Additionally, oil prices continue to climb (up 160% year over year at time of writing) which puts excess pressure on manufacturers of petroleum intensive products such as steel auto parts and polyolefin bumper covers. The rise in oil also typically means an increase in the value of scrap steel (up almost 100% year over year at time of writing) since it now becomes more cost effective to smelt down scrap for input materials than to manufacture new steel.
Why This all Matters
Auto recyclers will likely be able to increase prices to capitalize on these trends but perhaps not to the same degree as other companies that are reliant on raw materials and manufacturing. With the availability and price of new replacement parts in flux, recyclers may be able to take advantage of this potential hole in the supply chain by offering a reliable and consistent source of parts that is much more insulated from global macroeconomic disturbances. Even though recyclers are facing a tighter supply of salvage vehicles along with an increase in the cost of those vehicles, we are at a unique point in time where savvy operators have the opportunity to capture more market share and fill a significant gap in the ecosystem of collision repair both today and in the near future.

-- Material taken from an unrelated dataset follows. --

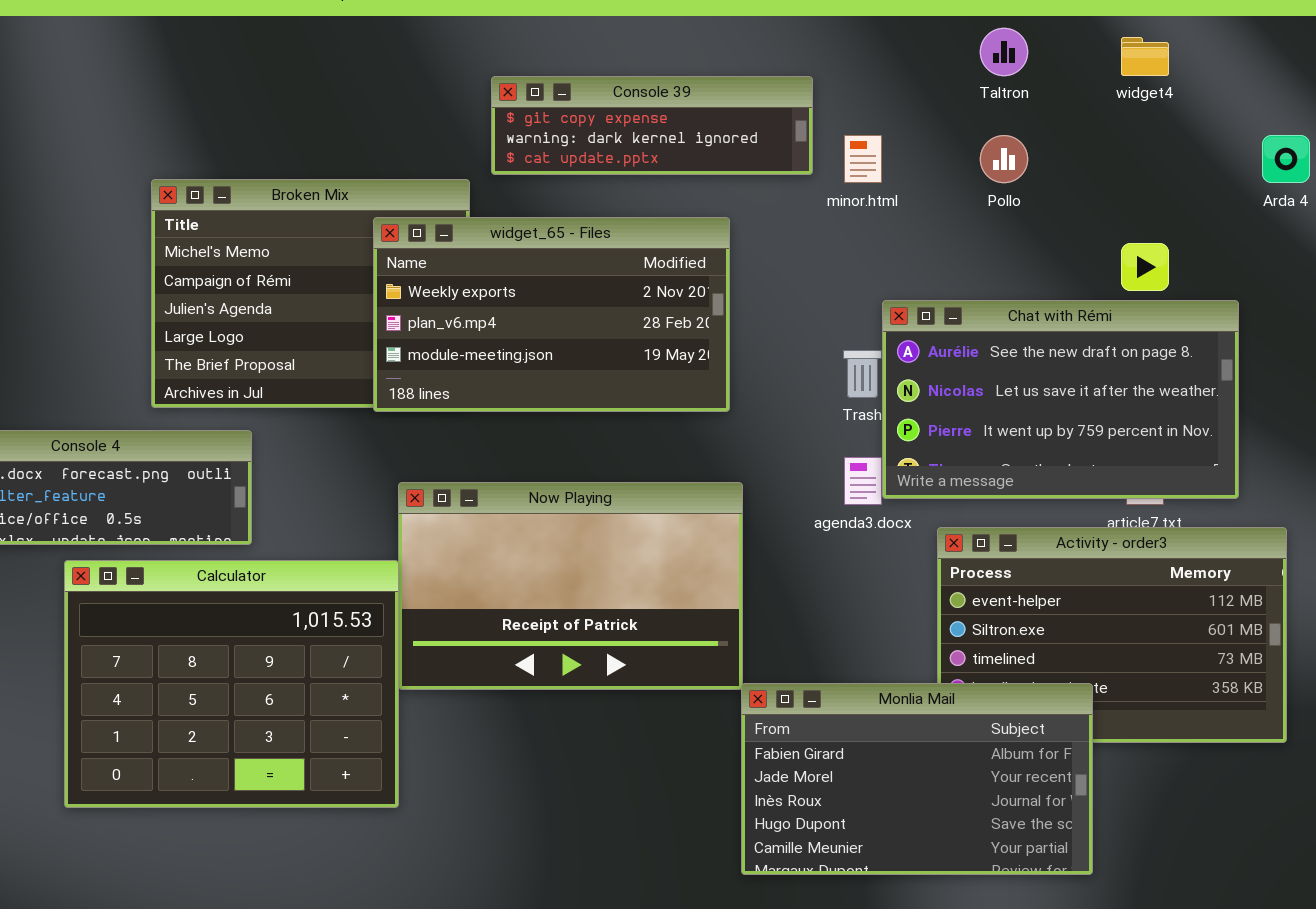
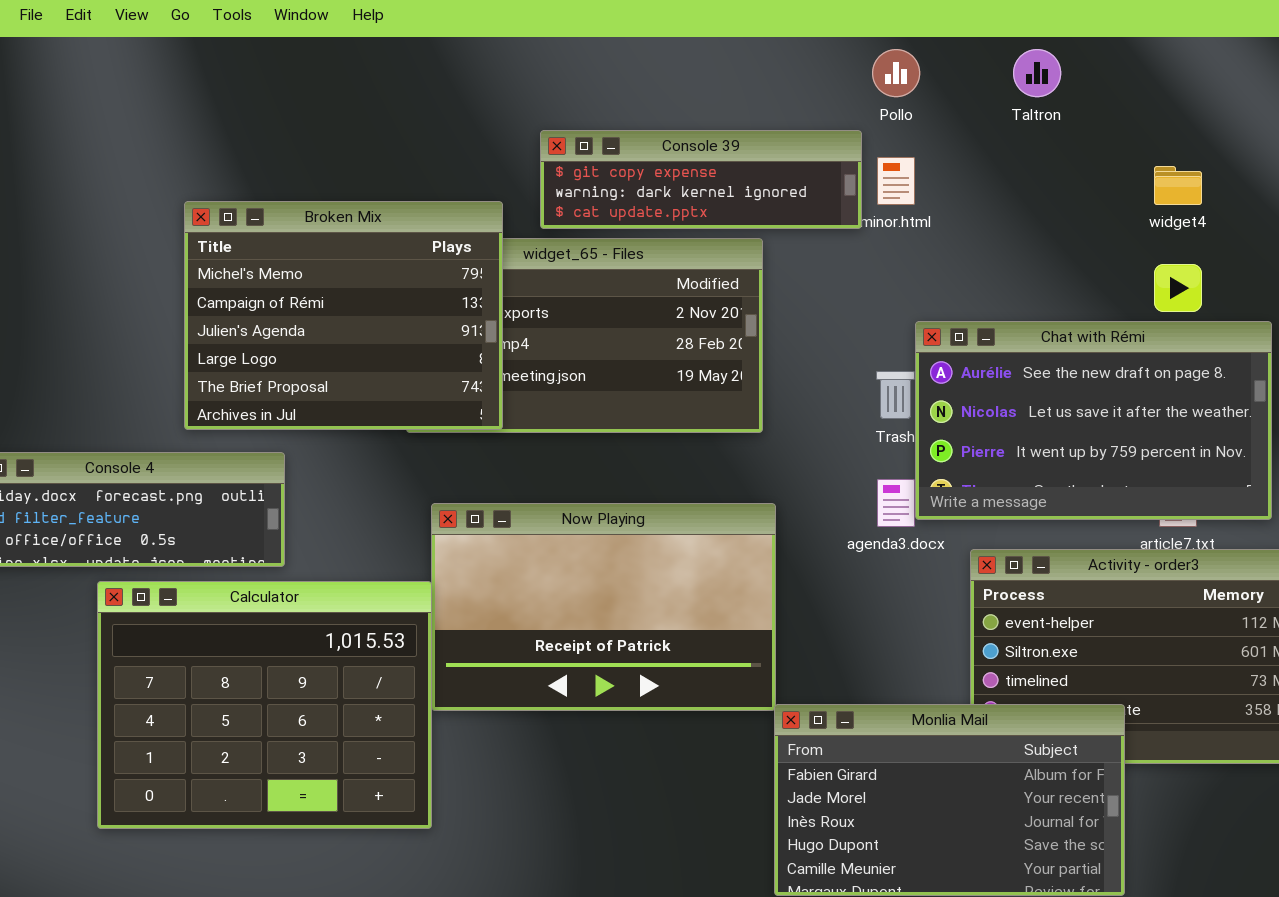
widget4: [1121,37,1169,76] -> [1154,166,1202,205], moved
Console 39: [491,76,813,175] -> [540,130,862,229], moved
Pollo: [980,135,1028,183] -> [872,49,920,97], moved
Broken Mix: [151,179,470,408] -> [184,201,503,430], raised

Ryan Mandell is Director of Performance Consulting at Mitchell International. He engages with auto insurance carriers to analyze claims data and identify opportunities for performance improvement. He also works with claims executives to develop action plans to optimize such opportunities and see them through to fruition, and provides continuing consultation to insurance carriers on the most up-to-date trends in the automotive industry. Prior, he worked at Autowrecking.com/B&R Auto Wrecking and with Precision Collision Auto Body.